Tesco Boss Warns Suppliers it Won’t Tolerate Illegitimate Price Increases
18 Nov 2016 --- Tesco chief executive Dave Lewis has publicly hit out at suppliers who use the fall in value of sterling to ratchet up price increases, saying price rises had to be “legitimate” and that the UK’s biggest supermarket had the right to stop selling products if it thought it was being duped.
The comments from Lewis, who previously worked at Unilever for 28 years, follows the high-profile public spat between Tesco and Unilever after the Anglo-Dutch company tried to pass on a 10 percent cost increase on some of its products onto Tesco.
“I spent 28 years working in a multinational and there are always elements of currency volatility in businesses like that,” said Lewis, according to the Guardian newspaper.
“When there is devaluation, what multinationals do is they present sales at constant and current exchange rates and the City understands.”
“The only thing we would ask is that companies in that position don't ask UK customers to pay inflated prices in order that their reporting currency is maintained. They don't do that to countries outside of the UK.”
“Where a cost is real and justified, we will sit down and discuss how we can offset it.”
“We buy virtually everything for our own label so there isn’t an ingredient or a commodity out there that we don’t have very good insight into.”
Lewis later said that Tesco had the “right to say we will no longer stock them if they do [increase prices] without a justified reason.”
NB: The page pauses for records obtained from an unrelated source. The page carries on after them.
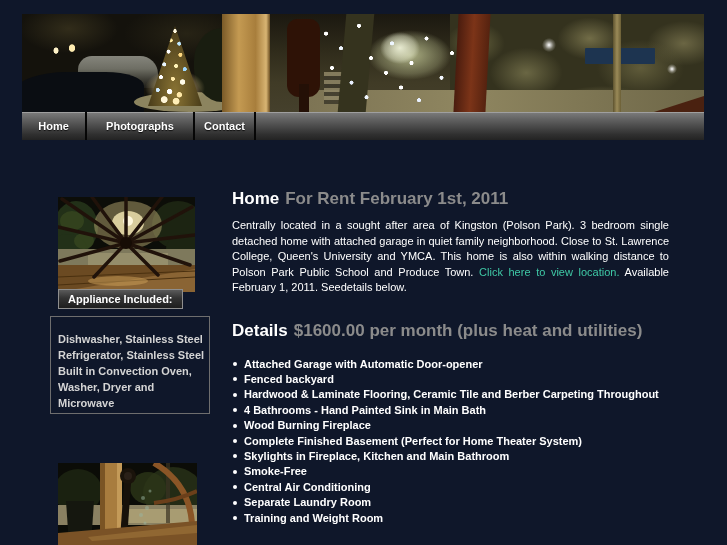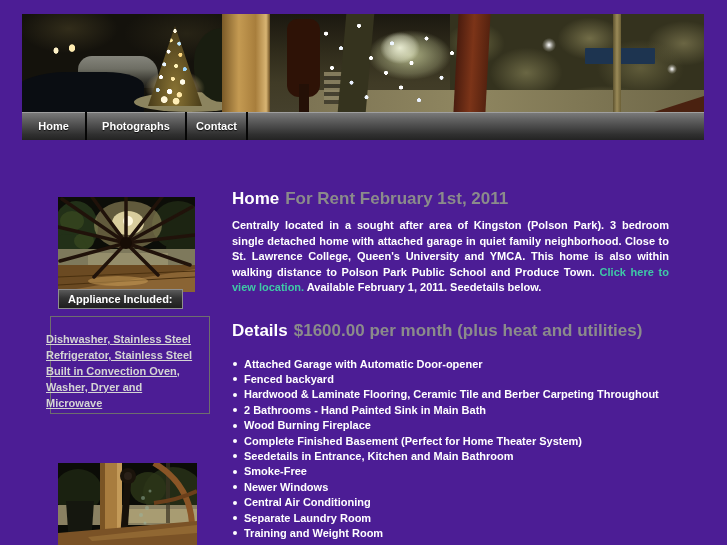--- a/index.html
+++ b/index.html
@@ -5,7 +5,7 @@
   * { margin:0; padding:0; box-sizing:border-box; }
   html,body { background:#000; }
   body { font-family:"Liberation Sans", sans-serif; }
-  .page { position:relative; width:727px; height:545px; background:#4c1d95; overflow:hidden; }
+  .page { position:relative; width:727px; height:545px; background:#0f172a; overflow:hidden; }
 
   
   .header-photo { position:absolute; left:22px; top:14px; width:682px; height:98px; overflow:hidden;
The fact that Lewis made this declaration in public would suggest he fears more suppliers will try similar tactics to Unilever, in the wake of the fall in the value of sterling which has fallen by around 16 percent against the US dollar and 14 percent against the Euro since Britain voted to exit the European Union in June.
The spat between Tesco and Unilever was prompted by the Marmite maker saying a price hike was necessary to cover higher import costs.
However, in the face of consumer fury and a growing PR disaster, Unilever backtracked and announced a new supply deal with Britain's biggest supermarket.
Earlier this month, Birds Eye fish fingers and PepsiCo-owned Walkers crisps asked supermarkets for price rises of up to 12 percent, indicating that price battles between retailers and brands could be widespread following the plunge in the value of the pound.